Stored items
** start **

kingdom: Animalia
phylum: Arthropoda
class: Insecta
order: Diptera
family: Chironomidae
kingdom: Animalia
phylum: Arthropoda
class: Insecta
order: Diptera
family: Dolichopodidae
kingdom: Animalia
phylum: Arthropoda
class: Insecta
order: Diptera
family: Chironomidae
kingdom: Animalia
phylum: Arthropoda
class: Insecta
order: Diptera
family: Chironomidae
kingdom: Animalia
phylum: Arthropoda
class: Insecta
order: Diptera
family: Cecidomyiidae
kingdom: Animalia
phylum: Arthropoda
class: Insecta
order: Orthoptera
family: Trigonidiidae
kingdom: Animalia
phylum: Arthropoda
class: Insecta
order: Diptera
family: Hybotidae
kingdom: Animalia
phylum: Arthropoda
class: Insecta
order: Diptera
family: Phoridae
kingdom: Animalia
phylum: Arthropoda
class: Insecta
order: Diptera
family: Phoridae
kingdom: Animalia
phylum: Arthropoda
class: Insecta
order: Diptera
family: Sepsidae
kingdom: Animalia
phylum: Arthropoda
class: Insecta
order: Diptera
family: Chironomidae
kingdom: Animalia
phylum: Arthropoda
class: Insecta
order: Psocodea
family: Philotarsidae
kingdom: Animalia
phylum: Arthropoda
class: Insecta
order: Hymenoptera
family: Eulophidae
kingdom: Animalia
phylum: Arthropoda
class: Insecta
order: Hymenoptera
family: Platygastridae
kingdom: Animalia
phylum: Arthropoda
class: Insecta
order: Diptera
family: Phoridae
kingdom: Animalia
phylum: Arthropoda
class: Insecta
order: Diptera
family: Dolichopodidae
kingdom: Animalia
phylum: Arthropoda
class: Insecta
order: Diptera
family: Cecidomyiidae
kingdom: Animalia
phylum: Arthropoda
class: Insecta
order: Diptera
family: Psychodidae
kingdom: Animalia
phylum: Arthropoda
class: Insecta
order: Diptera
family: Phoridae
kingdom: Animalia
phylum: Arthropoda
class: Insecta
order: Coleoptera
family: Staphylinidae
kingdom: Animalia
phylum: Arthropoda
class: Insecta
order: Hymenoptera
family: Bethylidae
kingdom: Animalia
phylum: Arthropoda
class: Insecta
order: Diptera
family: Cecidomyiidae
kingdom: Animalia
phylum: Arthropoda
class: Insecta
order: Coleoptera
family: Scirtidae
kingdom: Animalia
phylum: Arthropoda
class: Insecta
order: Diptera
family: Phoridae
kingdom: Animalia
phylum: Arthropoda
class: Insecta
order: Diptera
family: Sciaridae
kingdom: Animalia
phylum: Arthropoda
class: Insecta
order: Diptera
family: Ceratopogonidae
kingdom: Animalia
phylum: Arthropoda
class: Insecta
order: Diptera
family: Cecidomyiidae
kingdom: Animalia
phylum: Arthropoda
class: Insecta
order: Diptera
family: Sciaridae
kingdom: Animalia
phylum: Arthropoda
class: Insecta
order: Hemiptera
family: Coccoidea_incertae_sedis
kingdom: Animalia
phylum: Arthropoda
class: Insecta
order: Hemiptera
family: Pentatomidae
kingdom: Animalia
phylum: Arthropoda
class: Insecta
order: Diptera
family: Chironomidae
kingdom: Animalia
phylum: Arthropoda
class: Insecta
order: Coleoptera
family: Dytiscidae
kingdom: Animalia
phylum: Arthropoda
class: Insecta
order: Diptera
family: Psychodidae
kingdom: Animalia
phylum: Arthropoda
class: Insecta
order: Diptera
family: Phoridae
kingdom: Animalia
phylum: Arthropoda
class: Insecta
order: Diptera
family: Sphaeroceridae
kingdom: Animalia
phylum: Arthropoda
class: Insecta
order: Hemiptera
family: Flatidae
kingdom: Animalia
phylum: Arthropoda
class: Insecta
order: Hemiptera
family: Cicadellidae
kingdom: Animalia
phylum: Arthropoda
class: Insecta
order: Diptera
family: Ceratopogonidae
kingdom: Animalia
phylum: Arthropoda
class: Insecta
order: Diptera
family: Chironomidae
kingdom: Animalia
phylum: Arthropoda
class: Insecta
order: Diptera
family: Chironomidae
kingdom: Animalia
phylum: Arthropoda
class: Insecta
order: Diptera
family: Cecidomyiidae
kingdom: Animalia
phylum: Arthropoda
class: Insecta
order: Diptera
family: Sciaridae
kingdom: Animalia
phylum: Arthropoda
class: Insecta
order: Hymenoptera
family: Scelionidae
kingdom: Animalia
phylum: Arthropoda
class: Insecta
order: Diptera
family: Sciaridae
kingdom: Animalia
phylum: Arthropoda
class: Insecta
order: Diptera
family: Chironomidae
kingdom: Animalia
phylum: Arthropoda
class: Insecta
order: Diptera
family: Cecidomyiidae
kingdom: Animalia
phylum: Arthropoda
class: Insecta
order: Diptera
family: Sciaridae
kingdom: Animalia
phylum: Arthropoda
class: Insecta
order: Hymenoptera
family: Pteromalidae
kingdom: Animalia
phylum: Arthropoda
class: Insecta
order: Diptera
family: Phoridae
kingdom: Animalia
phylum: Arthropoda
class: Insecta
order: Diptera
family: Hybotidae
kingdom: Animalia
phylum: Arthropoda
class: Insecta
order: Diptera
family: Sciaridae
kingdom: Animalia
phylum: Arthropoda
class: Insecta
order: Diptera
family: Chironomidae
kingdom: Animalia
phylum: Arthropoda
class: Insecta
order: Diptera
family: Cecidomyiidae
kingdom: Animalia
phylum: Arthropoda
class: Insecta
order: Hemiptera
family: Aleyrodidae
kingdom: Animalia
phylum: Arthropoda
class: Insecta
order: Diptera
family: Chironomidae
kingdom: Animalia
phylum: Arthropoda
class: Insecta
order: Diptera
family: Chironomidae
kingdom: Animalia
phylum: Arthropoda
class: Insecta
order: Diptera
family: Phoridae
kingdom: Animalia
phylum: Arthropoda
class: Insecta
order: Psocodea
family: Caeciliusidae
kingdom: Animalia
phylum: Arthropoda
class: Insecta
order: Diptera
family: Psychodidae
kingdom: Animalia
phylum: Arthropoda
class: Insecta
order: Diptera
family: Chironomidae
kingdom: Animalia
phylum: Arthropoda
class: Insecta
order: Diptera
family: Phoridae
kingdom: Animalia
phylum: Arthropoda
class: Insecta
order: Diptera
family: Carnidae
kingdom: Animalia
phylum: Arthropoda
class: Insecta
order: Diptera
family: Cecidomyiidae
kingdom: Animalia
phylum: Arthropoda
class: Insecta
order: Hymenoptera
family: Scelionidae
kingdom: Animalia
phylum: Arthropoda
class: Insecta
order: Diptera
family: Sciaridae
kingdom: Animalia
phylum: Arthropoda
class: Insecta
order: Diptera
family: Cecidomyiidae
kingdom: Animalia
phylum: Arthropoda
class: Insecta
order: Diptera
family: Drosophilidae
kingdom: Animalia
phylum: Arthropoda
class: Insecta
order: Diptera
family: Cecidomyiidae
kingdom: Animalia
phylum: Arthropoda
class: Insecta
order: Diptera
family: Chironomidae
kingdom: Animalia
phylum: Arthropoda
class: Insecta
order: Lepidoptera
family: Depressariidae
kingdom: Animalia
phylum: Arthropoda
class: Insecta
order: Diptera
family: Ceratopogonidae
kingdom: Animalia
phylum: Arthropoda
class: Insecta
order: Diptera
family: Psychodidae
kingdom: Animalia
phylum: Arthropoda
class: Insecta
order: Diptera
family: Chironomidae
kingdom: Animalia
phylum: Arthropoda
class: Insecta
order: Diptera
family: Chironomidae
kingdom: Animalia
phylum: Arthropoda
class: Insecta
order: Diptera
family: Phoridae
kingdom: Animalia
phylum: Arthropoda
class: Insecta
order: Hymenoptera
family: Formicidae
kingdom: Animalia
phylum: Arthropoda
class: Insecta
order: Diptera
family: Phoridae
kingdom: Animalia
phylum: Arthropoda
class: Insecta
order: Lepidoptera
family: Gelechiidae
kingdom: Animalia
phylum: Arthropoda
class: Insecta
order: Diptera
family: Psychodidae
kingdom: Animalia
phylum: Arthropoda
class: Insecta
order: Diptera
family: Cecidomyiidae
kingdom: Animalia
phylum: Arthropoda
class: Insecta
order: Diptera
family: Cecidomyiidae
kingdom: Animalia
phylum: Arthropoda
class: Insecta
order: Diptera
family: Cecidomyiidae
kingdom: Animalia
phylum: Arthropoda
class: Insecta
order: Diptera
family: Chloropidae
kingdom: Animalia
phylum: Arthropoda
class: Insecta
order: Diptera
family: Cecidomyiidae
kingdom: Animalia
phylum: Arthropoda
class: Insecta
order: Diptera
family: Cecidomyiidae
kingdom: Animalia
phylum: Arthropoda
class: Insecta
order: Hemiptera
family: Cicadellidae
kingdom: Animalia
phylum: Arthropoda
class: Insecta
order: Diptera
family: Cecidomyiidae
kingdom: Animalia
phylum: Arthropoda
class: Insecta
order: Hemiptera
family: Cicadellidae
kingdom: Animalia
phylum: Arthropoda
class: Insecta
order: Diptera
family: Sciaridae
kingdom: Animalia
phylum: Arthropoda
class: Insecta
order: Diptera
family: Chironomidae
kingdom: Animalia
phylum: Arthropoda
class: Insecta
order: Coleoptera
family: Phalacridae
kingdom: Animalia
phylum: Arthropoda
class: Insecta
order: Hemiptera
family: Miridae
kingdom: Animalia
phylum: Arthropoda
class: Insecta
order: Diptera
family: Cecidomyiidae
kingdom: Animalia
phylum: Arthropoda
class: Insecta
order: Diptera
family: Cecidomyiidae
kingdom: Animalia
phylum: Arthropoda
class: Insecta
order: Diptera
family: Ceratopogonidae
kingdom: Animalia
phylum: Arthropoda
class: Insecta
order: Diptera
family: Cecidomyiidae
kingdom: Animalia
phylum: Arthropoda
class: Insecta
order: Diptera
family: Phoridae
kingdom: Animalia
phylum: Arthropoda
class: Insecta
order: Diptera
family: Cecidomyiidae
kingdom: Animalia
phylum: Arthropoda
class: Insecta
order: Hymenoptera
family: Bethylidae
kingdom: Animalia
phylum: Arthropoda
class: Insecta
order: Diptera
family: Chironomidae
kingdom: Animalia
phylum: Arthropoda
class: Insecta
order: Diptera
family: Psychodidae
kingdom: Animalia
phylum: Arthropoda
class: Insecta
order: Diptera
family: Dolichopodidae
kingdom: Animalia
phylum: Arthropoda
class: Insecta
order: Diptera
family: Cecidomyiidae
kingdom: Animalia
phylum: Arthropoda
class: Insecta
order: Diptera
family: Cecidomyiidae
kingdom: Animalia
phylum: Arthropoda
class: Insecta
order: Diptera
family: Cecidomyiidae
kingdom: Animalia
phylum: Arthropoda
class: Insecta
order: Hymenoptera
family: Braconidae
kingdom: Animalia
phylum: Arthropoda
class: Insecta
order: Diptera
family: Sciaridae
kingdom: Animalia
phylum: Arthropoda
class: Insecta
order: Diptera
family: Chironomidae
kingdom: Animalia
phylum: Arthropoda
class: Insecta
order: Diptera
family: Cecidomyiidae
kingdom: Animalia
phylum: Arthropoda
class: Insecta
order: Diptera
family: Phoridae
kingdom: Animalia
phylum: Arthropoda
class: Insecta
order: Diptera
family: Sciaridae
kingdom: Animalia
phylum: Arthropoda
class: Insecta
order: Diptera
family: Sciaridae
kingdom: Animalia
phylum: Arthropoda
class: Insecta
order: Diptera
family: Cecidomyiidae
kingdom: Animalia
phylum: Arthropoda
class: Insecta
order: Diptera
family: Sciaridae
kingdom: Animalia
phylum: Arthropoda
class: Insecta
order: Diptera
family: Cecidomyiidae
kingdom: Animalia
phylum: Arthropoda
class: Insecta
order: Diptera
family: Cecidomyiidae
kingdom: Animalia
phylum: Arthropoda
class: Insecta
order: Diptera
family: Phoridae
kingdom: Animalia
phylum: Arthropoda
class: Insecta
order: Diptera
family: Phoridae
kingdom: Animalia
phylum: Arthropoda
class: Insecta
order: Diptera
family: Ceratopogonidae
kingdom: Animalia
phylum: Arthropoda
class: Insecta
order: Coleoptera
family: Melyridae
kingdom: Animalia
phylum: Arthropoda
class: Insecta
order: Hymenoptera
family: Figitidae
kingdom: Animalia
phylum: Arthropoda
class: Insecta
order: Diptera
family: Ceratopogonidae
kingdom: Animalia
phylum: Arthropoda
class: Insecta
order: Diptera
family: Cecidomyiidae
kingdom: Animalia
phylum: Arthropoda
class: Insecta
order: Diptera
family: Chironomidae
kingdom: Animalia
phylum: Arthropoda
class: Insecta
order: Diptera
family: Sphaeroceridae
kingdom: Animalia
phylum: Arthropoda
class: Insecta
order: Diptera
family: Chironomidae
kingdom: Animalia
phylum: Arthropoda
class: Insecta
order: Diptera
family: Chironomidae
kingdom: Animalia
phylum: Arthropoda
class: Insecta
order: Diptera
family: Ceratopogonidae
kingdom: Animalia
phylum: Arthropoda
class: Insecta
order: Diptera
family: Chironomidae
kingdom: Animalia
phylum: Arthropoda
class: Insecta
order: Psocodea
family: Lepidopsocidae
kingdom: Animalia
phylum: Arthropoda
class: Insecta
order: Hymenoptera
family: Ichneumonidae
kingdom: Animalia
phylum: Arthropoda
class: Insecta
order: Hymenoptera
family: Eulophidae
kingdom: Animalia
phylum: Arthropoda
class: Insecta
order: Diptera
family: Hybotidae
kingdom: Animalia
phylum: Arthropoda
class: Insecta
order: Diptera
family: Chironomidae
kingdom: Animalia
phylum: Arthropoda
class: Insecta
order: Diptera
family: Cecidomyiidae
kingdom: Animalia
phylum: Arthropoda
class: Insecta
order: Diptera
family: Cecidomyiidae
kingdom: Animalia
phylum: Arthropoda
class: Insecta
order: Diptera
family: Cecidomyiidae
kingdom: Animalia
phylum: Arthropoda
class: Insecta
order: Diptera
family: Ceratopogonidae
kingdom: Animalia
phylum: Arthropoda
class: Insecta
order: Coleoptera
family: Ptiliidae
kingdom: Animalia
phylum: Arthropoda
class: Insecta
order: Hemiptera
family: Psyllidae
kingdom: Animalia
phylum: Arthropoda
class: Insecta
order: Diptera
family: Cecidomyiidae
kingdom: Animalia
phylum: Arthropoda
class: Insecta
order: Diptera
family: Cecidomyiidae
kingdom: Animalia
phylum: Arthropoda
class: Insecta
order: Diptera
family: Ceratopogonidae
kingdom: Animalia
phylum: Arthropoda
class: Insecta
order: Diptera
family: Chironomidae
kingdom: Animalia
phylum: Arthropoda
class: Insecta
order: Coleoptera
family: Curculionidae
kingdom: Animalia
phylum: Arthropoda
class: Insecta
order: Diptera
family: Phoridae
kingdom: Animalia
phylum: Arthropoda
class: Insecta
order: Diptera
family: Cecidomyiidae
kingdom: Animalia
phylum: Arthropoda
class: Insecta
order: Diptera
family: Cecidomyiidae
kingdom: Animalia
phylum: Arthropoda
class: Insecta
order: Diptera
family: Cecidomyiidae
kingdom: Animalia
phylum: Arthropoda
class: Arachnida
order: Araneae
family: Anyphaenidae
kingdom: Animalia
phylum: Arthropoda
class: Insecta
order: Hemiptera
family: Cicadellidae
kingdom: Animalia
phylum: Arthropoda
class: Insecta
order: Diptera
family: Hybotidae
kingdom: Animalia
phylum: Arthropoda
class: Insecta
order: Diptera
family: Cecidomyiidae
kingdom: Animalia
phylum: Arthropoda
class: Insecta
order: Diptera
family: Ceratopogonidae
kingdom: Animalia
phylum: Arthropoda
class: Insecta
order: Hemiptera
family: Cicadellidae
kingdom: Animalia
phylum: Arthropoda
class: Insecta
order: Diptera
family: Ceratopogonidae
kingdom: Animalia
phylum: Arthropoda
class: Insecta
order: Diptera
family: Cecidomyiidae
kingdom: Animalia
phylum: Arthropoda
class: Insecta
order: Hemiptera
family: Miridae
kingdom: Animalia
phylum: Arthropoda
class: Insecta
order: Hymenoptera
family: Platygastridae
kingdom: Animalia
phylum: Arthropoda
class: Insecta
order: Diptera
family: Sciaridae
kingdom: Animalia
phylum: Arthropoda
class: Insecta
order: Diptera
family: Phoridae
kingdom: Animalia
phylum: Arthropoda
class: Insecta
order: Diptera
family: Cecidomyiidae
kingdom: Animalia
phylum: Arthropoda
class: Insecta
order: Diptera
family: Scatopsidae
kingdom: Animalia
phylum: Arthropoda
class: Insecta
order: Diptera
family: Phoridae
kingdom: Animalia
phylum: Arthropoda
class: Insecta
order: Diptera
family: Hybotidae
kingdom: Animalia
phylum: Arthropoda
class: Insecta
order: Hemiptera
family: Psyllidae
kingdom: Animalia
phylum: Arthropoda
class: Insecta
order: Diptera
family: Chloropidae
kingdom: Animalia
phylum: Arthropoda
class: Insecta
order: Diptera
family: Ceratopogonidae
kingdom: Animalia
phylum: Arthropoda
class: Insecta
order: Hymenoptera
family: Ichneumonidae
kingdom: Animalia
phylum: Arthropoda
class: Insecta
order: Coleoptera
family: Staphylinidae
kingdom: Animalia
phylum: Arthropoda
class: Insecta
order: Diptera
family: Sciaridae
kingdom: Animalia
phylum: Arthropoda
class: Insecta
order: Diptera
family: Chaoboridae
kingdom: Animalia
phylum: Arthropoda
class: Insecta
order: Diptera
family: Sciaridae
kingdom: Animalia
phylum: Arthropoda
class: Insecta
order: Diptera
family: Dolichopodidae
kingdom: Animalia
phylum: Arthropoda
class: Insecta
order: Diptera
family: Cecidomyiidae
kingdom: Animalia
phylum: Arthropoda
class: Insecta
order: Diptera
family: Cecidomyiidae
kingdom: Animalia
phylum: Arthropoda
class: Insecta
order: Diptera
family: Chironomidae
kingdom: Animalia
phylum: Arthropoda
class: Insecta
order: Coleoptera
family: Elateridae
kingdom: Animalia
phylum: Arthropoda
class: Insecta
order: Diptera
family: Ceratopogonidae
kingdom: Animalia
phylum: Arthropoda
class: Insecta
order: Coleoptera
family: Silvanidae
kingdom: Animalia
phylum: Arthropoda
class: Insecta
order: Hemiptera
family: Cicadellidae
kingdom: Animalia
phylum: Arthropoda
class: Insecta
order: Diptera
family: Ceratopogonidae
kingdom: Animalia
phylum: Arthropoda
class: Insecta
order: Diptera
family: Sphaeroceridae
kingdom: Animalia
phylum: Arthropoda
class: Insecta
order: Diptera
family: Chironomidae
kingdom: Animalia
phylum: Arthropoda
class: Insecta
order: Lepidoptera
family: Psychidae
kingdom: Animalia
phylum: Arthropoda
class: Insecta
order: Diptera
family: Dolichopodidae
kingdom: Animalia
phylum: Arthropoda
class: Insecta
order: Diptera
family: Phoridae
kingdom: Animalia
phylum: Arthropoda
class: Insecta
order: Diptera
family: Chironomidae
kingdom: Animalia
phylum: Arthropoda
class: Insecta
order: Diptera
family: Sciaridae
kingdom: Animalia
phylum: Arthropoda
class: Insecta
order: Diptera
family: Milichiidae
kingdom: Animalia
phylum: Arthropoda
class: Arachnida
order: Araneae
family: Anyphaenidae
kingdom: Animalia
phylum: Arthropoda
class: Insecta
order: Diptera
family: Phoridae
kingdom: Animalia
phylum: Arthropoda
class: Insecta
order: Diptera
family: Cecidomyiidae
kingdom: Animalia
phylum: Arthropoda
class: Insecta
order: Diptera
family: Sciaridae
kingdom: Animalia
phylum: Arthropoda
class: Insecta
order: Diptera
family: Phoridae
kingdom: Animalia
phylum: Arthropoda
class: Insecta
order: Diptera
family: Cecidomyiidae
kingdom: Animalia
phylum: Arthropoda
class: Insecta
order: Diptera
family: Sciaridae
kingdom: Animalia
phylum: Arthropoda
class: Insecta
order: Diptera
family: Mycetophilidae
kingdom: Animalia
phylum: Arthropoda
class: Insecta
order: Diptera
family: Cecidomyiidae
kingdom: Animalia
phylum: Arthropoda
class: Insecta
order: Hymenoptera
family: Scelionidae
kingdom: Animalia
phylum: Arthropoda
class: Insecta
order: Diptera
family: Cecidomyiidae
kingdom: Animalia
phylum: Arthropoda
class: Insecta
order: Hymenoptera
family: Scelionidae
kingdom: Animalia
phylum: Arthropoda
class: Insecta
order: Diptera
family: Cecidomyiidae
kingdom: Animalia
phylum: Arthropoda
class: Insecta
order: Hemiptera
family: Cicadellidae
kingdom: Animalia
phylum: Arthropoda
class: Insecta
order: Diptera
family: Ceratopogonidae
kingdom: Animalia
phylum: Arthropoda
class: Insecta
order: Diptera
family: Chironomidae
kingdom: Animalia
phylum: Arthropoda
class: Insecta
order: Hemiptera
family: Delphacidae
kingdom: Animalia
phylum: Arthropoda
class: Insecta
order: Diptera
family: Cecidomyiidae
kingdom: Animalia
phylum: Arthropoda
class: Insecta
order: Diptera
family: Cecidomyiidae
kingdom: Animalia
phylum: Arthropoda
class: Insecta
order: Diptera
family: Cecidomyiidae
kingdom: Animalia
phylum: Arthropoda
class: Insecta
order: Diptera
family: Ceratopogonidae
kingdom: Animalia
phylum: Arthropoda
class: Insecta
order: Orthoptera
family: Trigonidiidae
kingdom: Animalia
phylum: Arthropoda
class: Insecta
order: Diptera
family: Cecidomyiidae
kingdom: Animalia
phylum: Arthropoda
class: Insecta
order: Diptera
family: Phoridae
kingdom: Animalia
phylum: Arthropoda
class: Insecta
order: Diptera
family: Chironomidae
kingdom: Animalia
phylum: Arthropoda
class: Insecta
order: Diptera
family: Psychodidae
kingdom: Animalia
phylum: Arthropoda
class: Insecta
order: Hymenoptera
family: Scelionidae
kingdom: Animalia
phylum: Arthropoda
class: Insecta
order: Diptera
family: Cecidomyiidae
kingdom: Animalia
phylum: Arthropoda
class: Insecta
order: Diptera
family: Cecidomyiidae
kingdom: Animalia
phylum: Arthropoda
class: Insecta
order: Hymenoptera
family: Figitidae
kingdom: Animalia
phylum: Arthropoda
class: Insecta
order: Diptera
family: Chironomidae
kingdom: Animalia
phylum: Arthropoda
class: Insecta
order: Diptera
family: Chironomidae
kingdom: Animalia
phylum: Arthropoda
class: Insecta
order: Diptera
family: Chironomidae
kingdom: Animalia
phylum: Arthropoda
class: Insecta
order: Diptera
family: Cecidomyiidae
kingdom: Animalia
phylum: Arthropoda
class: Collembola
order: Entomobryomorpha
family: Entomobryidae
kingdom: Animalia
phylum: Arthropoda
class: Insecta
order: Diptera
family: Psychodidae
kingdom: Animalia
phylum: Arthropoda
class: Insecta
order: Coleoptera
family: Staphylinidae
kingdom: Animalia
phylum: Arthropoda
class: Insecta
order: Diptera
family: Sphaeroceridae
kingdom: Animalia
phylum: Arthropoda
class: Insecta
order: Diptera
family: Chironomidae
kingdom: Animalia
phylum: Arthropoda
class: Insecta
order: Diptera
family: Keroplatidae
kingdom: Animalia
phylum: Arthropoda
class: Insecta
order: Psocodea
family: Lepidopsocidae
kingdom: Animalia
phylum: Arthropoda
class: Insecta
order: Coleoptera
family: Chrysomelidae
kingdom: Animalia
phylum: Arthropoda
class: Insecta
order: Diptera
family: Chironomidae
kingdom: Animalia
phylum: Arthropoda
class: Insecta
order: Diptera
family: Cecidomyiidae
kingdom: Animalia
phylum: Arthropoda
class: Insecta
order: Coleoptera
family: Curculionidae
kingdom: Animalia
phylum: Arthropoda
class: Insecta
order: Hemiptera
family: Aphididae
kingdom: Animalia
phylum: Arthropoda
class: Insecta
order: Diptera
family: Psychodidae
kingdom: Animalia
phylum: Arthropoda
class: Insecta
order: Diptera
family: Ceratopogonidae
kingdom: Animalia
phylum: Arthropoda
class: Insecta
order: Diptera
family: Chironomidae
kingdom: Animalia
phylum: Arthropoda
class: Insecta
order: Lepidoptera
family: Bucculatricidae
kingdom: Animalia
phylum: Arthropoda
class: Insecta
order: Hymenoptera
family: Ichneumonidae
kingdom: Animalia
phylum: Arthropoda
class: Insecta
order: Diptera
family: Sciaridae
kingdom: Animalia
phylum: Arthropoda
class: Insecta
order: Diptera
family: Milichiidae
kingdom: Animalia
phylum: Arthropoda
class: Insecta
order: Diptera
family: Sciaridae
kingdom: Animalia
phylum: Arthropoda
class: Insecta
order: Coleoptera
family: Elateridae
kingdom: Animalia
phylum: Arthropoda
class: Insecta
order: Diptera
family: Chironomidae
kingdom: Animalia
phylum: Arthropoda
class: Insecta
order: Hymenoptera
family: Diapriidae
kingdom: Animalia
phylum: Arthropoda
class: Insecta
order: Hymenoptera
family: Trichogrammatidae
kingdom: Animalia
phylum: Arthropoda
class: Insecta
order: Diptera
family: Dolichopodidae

** end **

Exercise goal
Copy the records from the line with "family: Diapriidae" through the end of the records, and swap "class" for "group" wherever it occurs in them. Leave everything else unchanged.

Exercise response
family: Diapriidae
kingdom: Animalia
phylum: Arthropoda
group: Insecta
order: Hymenoptera
family: Trichogrammatidae
kingdom: Animalia
phylum: Arthropoda
group: Insecta
order: Diptera
family: Dolichopodidae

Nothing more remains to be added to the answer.